Recommend using a virtual environment:

virtualenv -p python3 venv
source venv/bin/activate

Make sure you have all pip requirements:

pip install -r requirements.txt

Download English NLP model for spacy:

python -m spacy.en.download

If using anything that touches the API, put API key in a file named api_key:

echo "API-KEY-HERE" > api_key

Usage

See the sections below for more information. Also see the README.md in the scripts folder for even more info.

For a quick look at usage, look at the script classify.sh.

Classifying

Each step of the process is broken up into individual scripts that must be run sequentially. Use the following order:

  1. get_training_data.py: downloads the training data specified in training_data/*.ids - API access
  2. preprocess_training_data.py: preprocess the training data downloaded
  3. build_classifier.py: builds the classifier
  4. get_test_data.py: downloads the test data specified in test_data/ids - API access
  5. preprocess_test_data.py: preprocess the test data downloaded
  6. classify_test_data.py: uses the built classifier to classify the downloaded and preprocessed test data

Analysis

Once the training data is downloaded, you can compare the different classifiers we evaluated:

python compare_classifiers.py [number of folds for cross-validation]

If you ran through step 6 above, the classification results will be in data/classified. The YES results must be moved to the corpus folder and renamed as ids for the following step.
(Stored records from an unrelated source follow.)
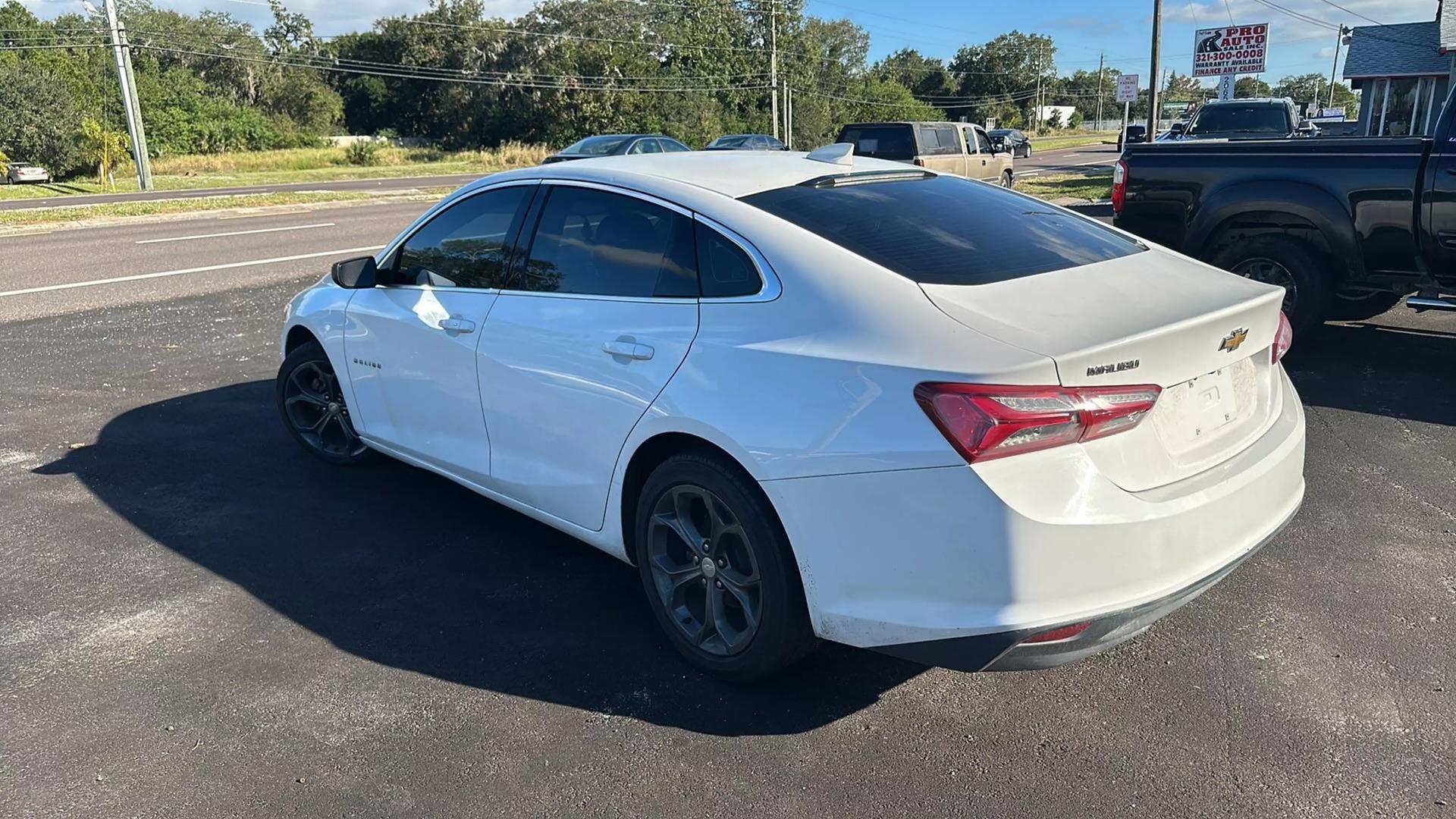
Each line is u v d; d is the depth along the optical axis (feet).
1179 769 8.67
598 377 10.53
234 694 10.01
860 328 8.70
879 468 8.23
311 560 13.12
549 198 11.98
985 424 7.70
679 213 10.43
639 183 11.00
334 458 16.52
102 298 33.27
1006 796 8.36
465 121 222.07
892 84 309.01
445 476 13.66
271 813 8.27
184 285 35.76
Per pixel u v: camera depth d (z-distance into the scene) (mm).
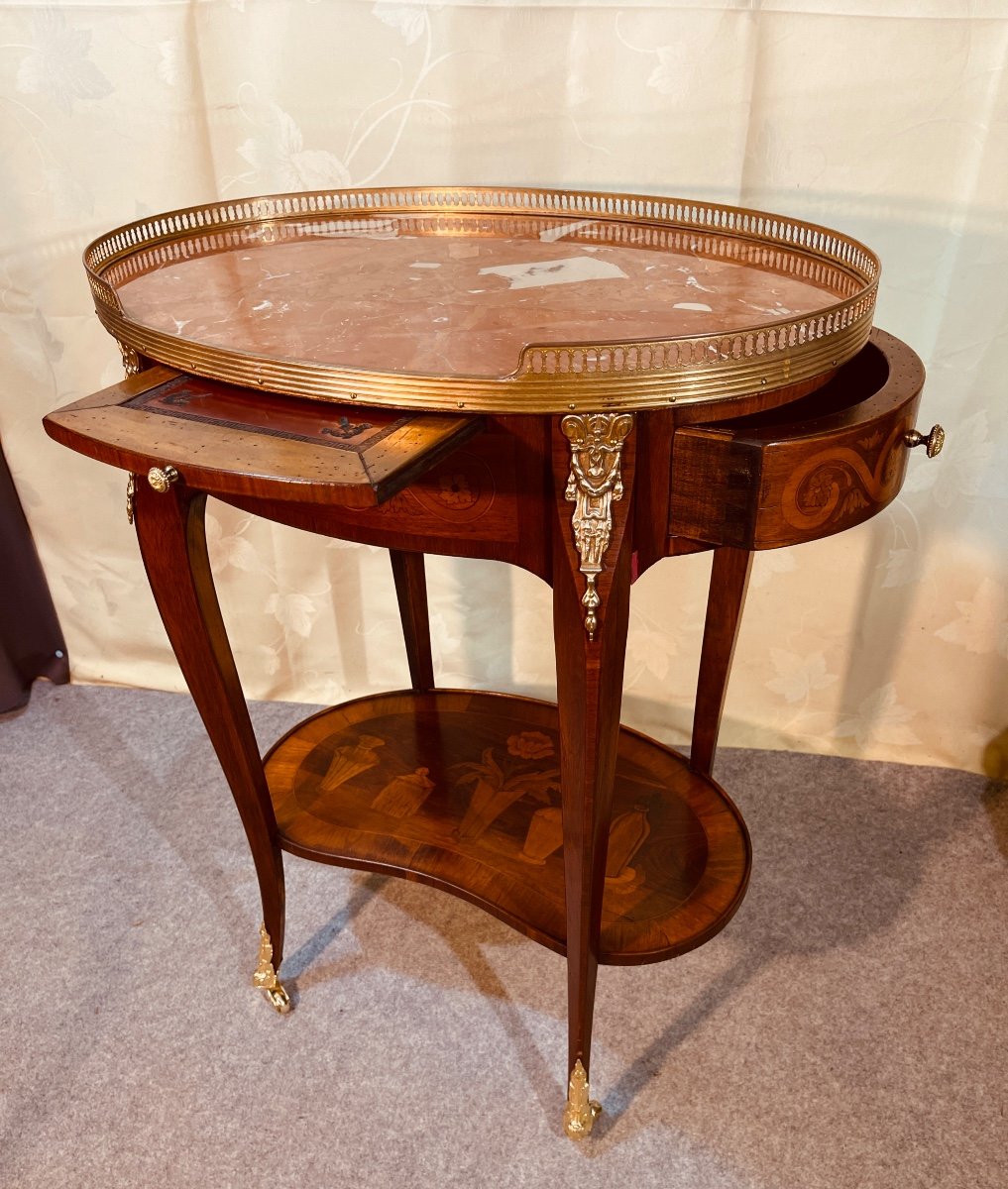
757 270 896
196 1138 987
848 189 1117
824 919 1209
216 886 1281
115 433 698
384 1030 1091
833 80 1061
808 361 677
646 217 1037
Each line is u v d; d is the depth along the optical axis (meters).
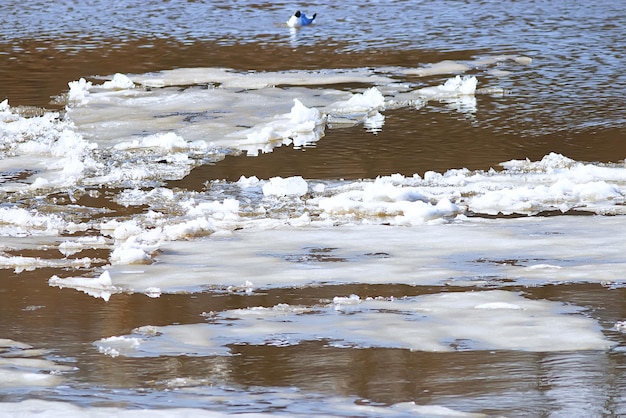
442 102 46.50
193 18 77.12
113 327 19.78
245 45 62.81
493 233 26.66
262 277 23.14
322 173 34.53
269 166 35.62
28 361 17.75
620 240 25.69
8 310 20.89
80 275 23.50
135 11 82.25
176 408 15.23
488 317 19.98
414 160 36.22
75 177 34.09
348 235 26.77
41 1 90.44
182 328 19.66
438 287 22.19
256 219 28.86
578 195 30.84
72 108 45.38
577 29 68.75
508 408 15.36
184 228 27.09
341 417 14.94
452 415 15.06
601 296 21.25
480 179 33.38
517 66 55.25
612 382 16.42
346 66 55.44
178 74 52.97
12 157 36.88
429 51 60.16
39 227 28.31
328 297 21.62
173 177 34.31
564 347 18.22
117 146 38.38
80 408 15.16
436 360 17.64
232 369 17.34
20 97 47.78
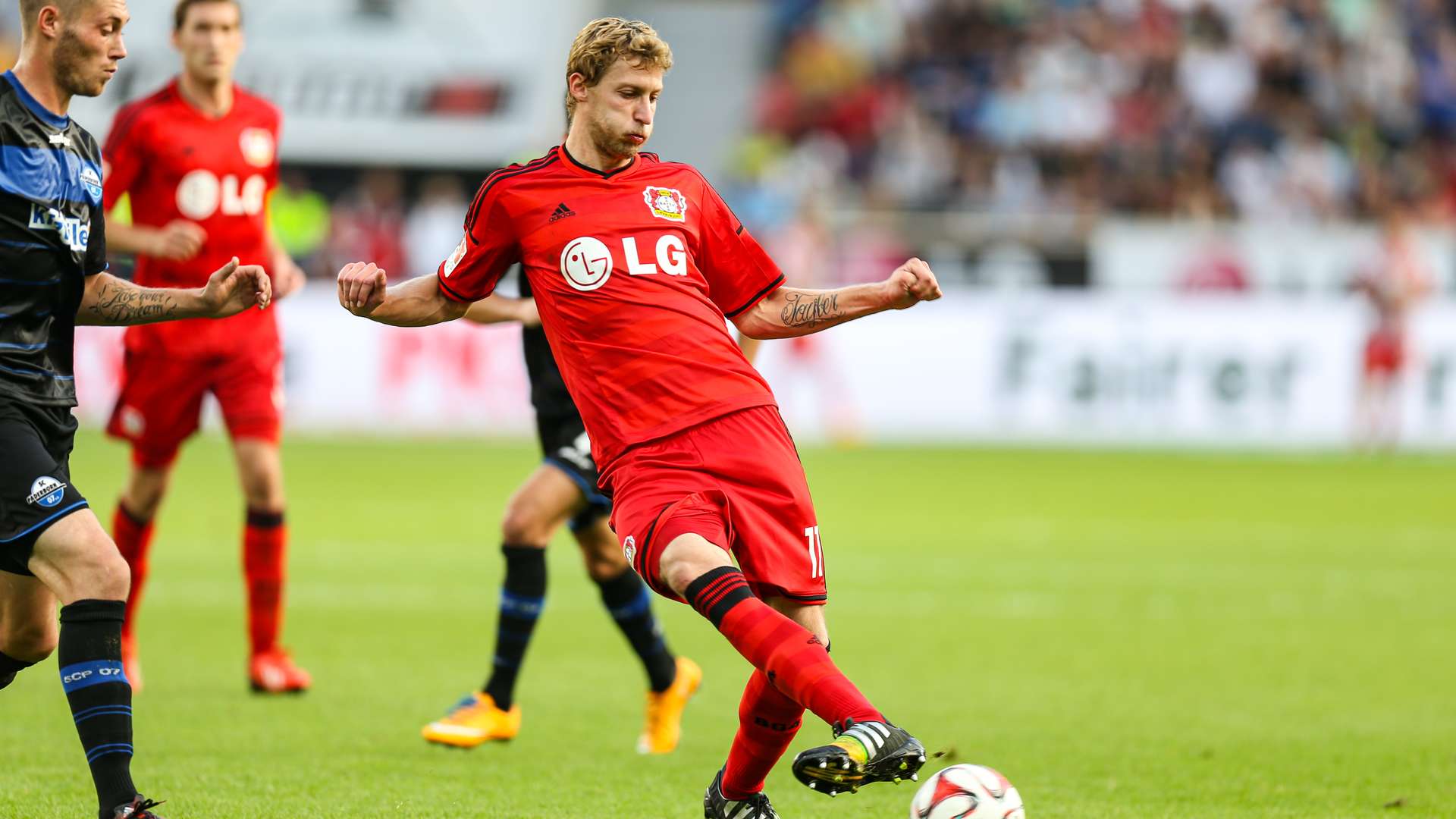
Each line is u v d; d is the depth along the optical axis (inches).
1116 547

cp data/classified/yes.ids corpus/ids
python summarize_corpus.py

Don't want to download data?

We've provided the data that we downloaded (over 11,000 articles!) for the project. When you run the above scripts, this data will automatically be retrieved and moved into the working set. This will save a lot of API calls!

Viewing the Corpus

We've provided our final corpus in the corpus/ids file. This provides the IDs of the articles in our corpus. Each one can be appended to www.theguardian.com to get to the article on the website. The corresponding downloaded article exists in the data folders, if you can find them (the file names are the MD5 hashes of the IDs, and the IDs are included inside the file).

Results

Monthly frequency of privacy incidents heatmap: monthly heatmap

Monthly frequency of privacy incidents graph: monthly graph

Platform frequency of privacy incidents heatmap: platform heatmap

K-Means clustering on corpus (k=5): kmeans

K-Means clustering unique words:

Color Unique Words Count
Red {website, track, networking, email} 63
Blue {surveillance, request, agency} 35
Green {setting, control, private, consent} 37
Yellow {post, feature, message} 144
Cyan {data, protection, right, rule, consumer, case} 45

Hierarchical clustering on corpus: monthly heatmap

Hierarchical clustering unique words:

Color Unique Words
Cyan {app, post, photo, message, content}
Red {government, surveillance, law, right, agency}
Green {personal, change, setting, control}